Scientists are always finding new particles or new phenomena that enlarge our existing pool of knowledge. And said pool has just become larger thanks, once again, to the LHC, which now says they have found a new type of matter.
Matter can be found in many forms, from solids in a macroscopic level, to protons, and even further down, to quarks. These last ones are the most primary building blocks in our universe. They make up protons and neutrons, which then form atoms, which then form elements and then everything we see nowadays.
But quarks don’t exist just by themselves. The come together in groups of two, called mesons, or in groups of three, which form protons and neutrons. But now, the LHC has supposedly found a new particle that consists of 4 quarks, forming a tetraquark. This mythical particle is being called Z(4430), due to the current naming system which says all ‘tetraquarks’ need to have names starting with a Z, for organisational purposes.

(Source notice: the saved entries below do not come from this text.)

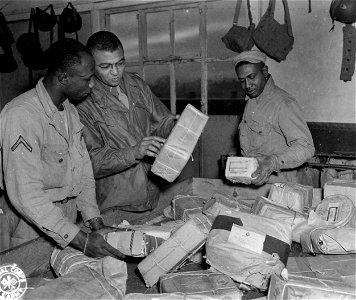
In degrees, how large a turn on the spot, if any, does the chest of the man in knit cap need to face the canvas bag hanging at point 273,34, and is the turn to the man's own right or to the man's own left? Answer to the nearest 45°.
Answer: approximately 135° to the man's own right

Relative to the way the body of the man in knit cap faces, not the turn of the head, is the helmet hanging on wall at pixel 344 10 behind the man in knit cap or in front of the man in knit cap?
behind

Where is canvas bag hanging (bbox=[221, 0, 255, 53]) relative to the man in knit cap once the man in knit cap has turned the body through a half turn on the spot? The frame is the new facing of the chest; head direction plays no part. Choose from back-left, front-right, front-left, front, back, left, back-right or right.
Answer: front-left

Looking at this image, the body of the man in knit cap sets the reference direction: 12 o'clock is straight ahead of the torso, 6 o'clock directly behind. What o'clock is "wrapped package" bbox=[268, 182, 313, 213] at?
The wrapped package is roughly at 10 o'clock from the man in knit cap.

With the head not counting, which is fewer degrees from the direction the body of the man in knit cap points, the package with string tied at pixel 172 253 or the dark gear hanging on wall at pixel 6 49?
the package with string tied

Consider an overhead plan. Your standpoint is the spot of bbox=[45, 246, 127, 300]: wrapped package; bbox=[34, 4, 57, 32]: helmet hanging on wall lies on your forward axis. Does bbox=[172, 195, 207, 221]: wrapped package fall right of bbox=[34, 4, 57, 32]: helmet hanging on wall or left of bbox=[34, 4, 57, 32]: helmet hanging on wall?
right

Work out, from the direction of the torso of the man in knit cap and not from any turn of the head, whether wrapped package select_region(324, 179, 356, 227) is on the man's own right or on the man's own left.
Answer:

Up until now, they had only been theorised, never actually proved, since the necessary calculations were far too complicated for even our most modern computers to attempt. But even then, this is not the first time a tetraquark has been presumably found. It has happened only once before, in the Belle Detector in Japan, where they also thought they had detected a tetraquark. In that case, other labs tried to find the particle, but since they were unable to do so, the particle’s existence was severely questioned.
The difference this time is that the LHC has detected Z(4430) for over 4000 times, in over 10 times the amount of data the Belle Detector had, undoubtedly proving this particle something worth studying.
There is, however, a slight problem with this particle. The basic theoretical models, (those that can be carried out without the use of complex computers), predict that tetraquarks should have a decay time of 10 times the decay time of Z(4430). This nagging little obstacle will have to be passed with more research into this particle, to finally unravel the mystery of whether this particle is just another mistake in the history of science, or if it is in fact one of the basic fragments of nature.